Page text »
Example: Blurring an image with runStencil

Let’s consider a stencil computation that blurs an image using a
Gaussian blur. The
image is represented as a two-dimensional array of pixels. To blur
the image, we set the value of each output pixel to a particular
weighted average of the corresponding input pixel’s value and the
values of its neighboring input pixels. By repeating this process
multiple times, we can get an increasingly blurred
image. [4]

The following code implements a Gaussian blur in Julia. It operates
on a 2D array of Float32s: the pixels of the source image. It’s
easy to obtain such an array using, for instance, the load function
from the Images.jl library,
followed by a call to
to get an array of type Array{Float32,2}. (For simplicity, we’re
assuming that the input image is a grayscale image, so each pixel has
just one value instead of red, green, and blue values. However, it
would be straightforward to use the same approach for RGB pixels.)

function blur(img::Array{Float32,2}, iterations::Int)
w, h = size(img)
for i = 1:iterations
img[3:w-2,3:h-2] =
img[3-2:w-4,3-2:h-4] * 0.0030 + img[3-1:w-3,3-2:h-4] * 0.0133 + img[3:w-2,3-2:h-4] * 0.0219 + img[3+1:w-1,3-2:h-4] * 0.0133 + img[3+2:w,3-2:h-4] * 0.0030 +
img[3-2:w-4,3-1:h-3] * 0.0133 + img[3-1:w-3,3-1:h-3] * 0.0596 + img[3:w-2,3-1:h-3] * 0.0983 + img[3+1:w-1,3-1:h-3] * 0.0596 + img[3+2:w,3-1:h-3] * 0.0133 +
img[3-2:w-4,3+0:h-2] * 0.0219 + img[3-1:w-3,3+0:h-2] * 0.0983 + img[3:w-2,3+0:h-2] * 0.1621 + img[3+1:w-1,3+0:h-2] * 0.0983 + img[3+2:w,3+0:h-2] * 0.0219 +
img[3-2:w-4,3+1:h-1] * 0.0133 + img[3-1:w-3,3+1:h-1] * 0.0596 + img[3:w-2,3+1:h-1] * 0.0983 + img[3+1:w-1,3+1:h-1] * 0.0596 + img[3+2:w,3+1:h-1] * 0.0133 +
img[3-2:w-4,3+2:h-0] * 0.0030 + img[3-1:w-3,3+2:h-0] * 0.0133 + img[3:w-2,3+2:h-0] * 0.0219 + img[3+1:w-1,3+2:h-0] * 0.0133 + img[3+2:w,3+2:h-0] * 0.0030
return img

Here, to compute the value of a pixel in the output image, we use the
the corresponding input pixel as well as all its neighboring pixels,
to a depth of two pixels out from the input pixel – so, twenty-four
neighbors. In all, there are twenty-five pixel values to examine. We
add all these pixel values together, each multiplied by a weight – in
this case 0.0030 for the cornermost pixels, 0.1621 for the center
pixel, and for all the other pixels, something in between – and the
total is the value of the output pixel. At the borders of the image,
we don’t have enough neighboring pixels to compute an output pixel
value, so we simply skip those pixels and don’t assign to
them. [5]

Notice that the blur function explicitly loops over the number of
iterations that is, times to apply the blur to the the image, but it
does not explicitly loop over pixels in the image. Instead, the code
is written in array style: it performs just one assignment to the
array img, using the ranges 3:w-2 and 3:h-2 to avoid assigning
to the borders of the image. On a
large grayscale input image
of 7095 by 5322 pixels, this code takes about 10 minutes to run for
100 iterations.

Data records »
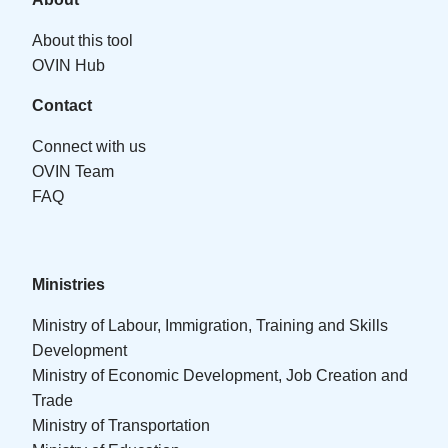
About this tool
OVIN Hub
Contact
Connect with us
OVIN Team
FAQ
Ministries
Ministry of Labour, Immigration, Training and Skills
Development
Ministry of Economic Development, Job Creation and
Trade
Ministry of Transportation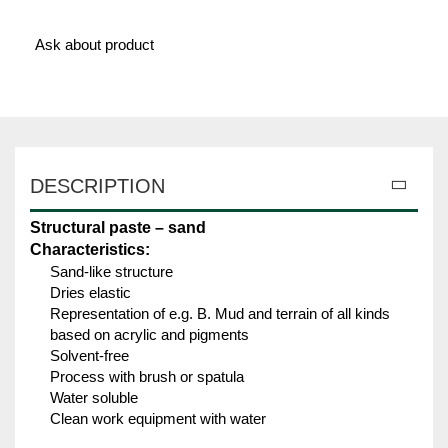
Ask about product
DESCRIPTION
Structural paste – sand
Characteristics:
Sand-like structure
Dries elastic
Representation of e.g. B. Mud and terrain of all kinds
based on acrylic and pigments
Solvent-free
Process with brush or spatula
Water soluble
Clean work equipment with water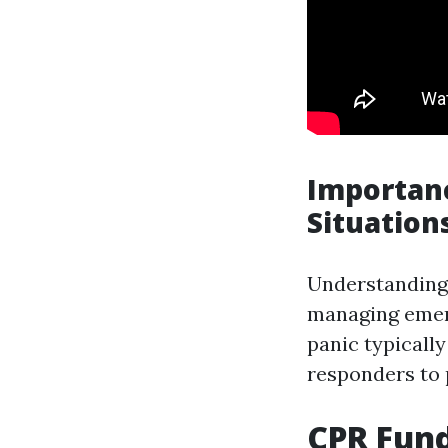
Importanc
Situation
Understanding
managing emer
panic typicall
responders to
CPR Fund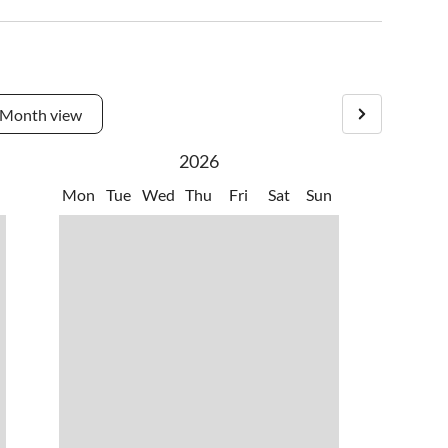
Month view
2026
Mon
Tue
Wed
Thu
Fri
Sat
Sun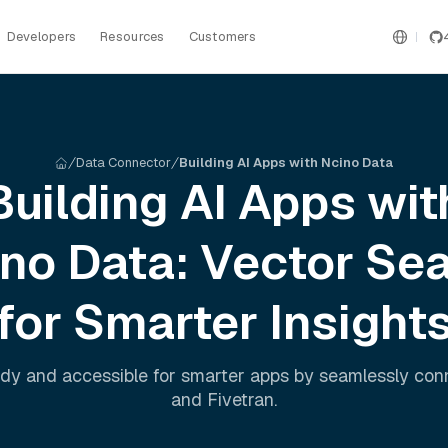
Developers
Resources
Customers
Data Connector
Building AI Apps with Ncino Data
Building AI Apps wit
ino
Data: Vector Se
for Smarter Insight
dy and accessible for smarter apps by seamlessly co
and
Fivetran
.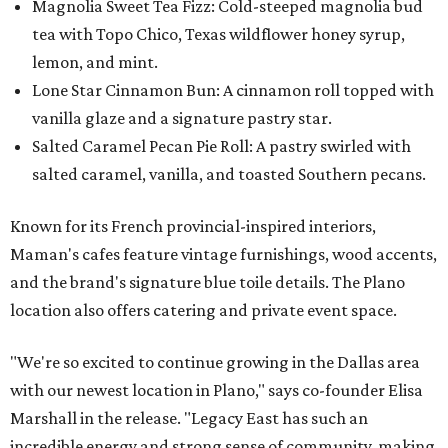
Magnolia Sweet Tea Fizz: Cold-steeped magnolia bud
tea with Topo Chico, Texas wildflower honey syrup,
lemon, and mint.
Lone Star Cinnamon Bun: A cinnamon roll topped with
vanilla glaze and a signature pastry star.
Salted Caramel Pecan Pie Roll: A pastry swirled with
salted caramel, vanilla, and toasted Southern pecans.
Known for its French provincial-inspired interiors,
Maman's cafes feature vintage furnishings, wood accents,
and the brand's signature blue toile details. The Plano
location also offers catering and private event space.
"We're so excited to continue growing in the Dallas area
with our newest location in Plano," says co-founder Elisa
Marshall in the release. "Legacy East has such an
incredible energy and strong sense of community, making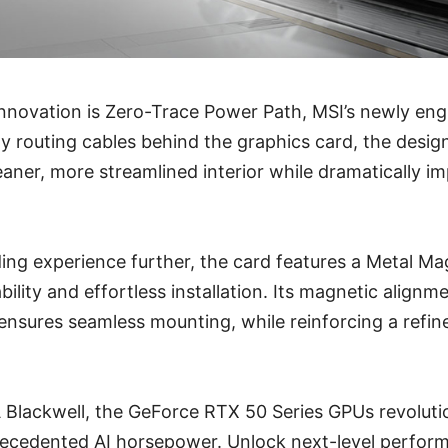
 innovation is Zero-Trace Power Path, MSI’s newly en
y routing cables behind the graphics card, the design 
leaner, more streamlined interior while dramatically i
ing experience further, the card features a Metal Ma
ility and effortless installation. Its magnetic alignm
ensures seamless mounting, while reinforcing a refin
Blackwell, the GeForce RTX 50 Series GPUs revolut
precedented AI horsepower. Unlock next-level perfor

Questions on the material »
**1)** From the Gaussian blur passage, repeat word for word the part that opens with the words containing "The following code" and closes with "h = size(img)".
**2)** Translate this sentence from the Gaussian blur passage into Spanish: "The image is represented as a two-dimensional array of pixels."
The entries after the Gaussian blur passage are separate material.

Task solutions »
**1)**
The following code implements a Gaussian blur in Julia. It operates
on a 2D array of Float32s: the pixels of the source image. It’s
easy to obtain such an array using, for instance, the load function
from the Images.jl library,
followed by a call to
to get an array of type Array{Float32,2}. (For simplicity, we’re
assuming that the input image is a grayscale image, so each pixel has
just one value instead of red, green, and blue values. However, it
would be straightforward to use the same approach for RGB pixels.)

function blur(img::Array{Float32,2}, iterations::Int)
w, h = size(img)

**2)** La imagen se representa como un arreglo bidimensional de píxeles.